**Dataset excerpt**.
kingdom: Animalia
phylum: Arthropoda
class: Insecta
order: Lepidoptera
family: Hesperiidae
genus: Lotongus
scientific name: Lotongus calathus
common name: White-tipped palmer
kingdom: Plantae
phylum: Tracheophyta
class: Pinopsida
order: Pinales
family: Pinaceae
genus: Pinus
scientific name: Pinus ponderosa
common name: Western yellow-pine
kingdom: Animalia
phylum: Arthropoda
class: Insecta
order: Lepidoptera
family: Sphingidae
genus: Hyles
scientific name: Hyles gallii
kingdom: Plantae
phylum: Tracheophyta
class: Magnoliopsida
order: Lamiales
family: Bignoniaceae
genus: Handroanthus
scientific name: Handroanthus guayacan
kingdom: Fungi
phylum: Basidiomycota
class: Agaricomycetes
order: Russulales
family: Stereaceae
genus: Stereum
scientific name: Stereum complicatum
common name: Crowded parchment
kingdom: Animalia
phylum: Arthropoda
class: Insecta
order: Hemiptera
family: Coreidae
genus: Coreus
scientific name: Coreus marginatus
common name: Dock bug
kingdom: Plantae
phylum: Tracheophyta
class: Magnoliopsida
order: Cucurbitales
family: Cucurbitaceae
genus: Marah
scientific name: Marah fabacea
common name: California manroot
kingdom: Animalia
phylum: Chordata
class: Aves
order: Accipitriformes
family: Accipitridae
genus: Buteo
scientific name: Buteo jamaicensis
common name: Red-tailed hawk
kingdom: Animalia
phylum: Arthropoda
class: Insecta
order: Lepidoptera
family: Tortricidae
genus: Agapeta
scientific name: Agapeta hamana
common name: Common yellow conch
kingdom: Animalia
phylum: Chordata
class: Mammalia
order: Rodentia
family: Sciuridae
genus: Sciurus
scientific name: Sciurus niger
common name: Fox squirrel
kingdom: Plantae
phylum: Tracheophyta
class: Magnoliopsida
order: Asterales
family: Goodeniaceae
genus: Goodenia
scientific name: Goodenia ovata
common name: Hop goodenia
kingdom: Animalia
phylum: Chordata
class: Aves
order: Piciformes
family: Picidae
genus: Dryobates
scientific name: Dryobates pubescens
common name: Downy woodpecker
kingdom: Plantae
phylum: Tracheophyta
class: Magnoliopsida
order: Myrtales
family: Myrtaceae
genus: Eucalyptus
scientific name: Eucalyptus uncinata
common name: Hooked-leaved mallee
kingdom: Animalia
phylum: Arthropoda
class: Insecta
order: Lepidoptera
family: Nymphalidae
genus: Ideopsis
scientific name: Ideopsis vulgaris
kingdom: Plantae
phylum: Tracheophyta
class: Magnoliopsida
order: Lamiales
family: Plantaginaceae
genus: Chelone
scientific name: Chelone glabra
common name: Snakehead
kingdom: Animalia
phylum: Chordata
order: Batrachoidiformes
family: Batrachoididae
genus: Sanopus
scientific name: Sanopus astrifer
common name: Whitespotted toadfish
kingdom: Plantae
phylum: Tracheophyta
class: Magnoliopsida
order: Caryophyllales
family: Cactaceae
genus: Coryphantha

**TASK TO CARRY OUT**. Reproduce every line of the records above, unchanged and in the same order.

**TASK SOLUTION**.
kingdom: Animalia
phylum: Arthropoda
class: Insecta
order: Lepidoptera
family: Hesperiidae
genus: Lotongus
scientific name: Lotongus calathus
common name: White-tipped palmer
kingdom: Plantae
phylum: Tracheophyta
class: Pinopsida
order: Pinales
family: Pinaceae
genus: Pinus
scientific name: Pinus ponderosa
common name: Western yellow-pine
kingdom: Animalia
phylum: Arthropoda
class: Insecta
order: Lepidoptera
family: Sphingidae
genus: Hyles
scientific name: Hyles gallii
kingdom: Plantae
phylum: Tracheophyta
class: Magnoliopsida
order: Lamiales
family: Bignoniaceae
genus: Handroanthus
scientific name: Handroanthus guayacan
kingdom: Fungi
phylum: Basidiomycota
class: Agaricomycetes
order: Russulales
family: Stereaceae
genus: Stereum
scientific name: Stereum complicatum
common name: Crowded parchment
kingdom: Animalia
phylum: Arthropoda
class: Insecta
order: Hemiptera
family: Coreidae
genus: Coreus
scientific name: Coreus marginatus
common name: Dock bug
kingdom: Plantae
phylum: Tracheophyta
class: Magnoliopsida
order: Cucurbitales
family: Cucurbitaceae
genus: Marah
scientific name: Marah fabacea
common name: California manroot
kingdom: Animalia
phylum: Chordata
class: Aves
order: Accipitriformes
family: Accipitridae
genus: Buteo
scientific name: Buteo jamaicensis
common name: Red-tailed hawk
kingdom: Animalia
phylum: Arthropoda
class: Insecta
order: Lepidoptera
family: Tortricidae
genus: Agapeta
scientific name: Agapeta hamana
common name: Common yellow conch
kingdom: Animalia
phylum: Chordata
class: Mammalia
order: Rodentia
family: Sciuridae
genus: Sciurus
scientific name: Sciurus niger
common name: Fox squirrel
kingdom: Plantae
phylum: Tracheophyta
class: Magnoliopsida
order: Asterales
family: Goodeniaceae
genus: Goodenia
scientific name: Goodenia ovata
common name: Hop goodenia
kingdom: Animalia
phylum: Chordata
class: Aves
order: Piciformes
family: Picidae
genus: Dryobates
scientific name: Dryobates pubescens
common name: Downy woodpecker
kingdom: Plantae
phylum: Tracheophyta
class: Magnoliopsida
order: Myrtales
family: Myrtaceae
genus: Eucalyptus
scientific name: Eucalyptus uncinata
common name: Hooked-leaved mallee
kingdom: Animalia
phylum: Arthropoda
class: Insecta
order: Lepidoptera
family: Nymphalidae
genus: Ideopsis
scientific name: Ideopsis vulgaris
kingdom: Plantae
phylum: Tracheophyta
class: Magnoliopsida
order: Lamiales
family: Plantaginaceae
genus: Chelone
scientific name: Chelone glabra
common name: Snakehead
kingdom: Animalia
phylum: Chordata
order: Batrachoidiformes
family: Batrachoididae
genus: Sanopus
scientific name: Sanopus astrifer
common name: Whitespotted toadfish
kingdom: Plantae
phylum: Tracheophyta
class: Magnoliopsida
order: Caryophyllales
family: Cactaceae
genus: Coryphantha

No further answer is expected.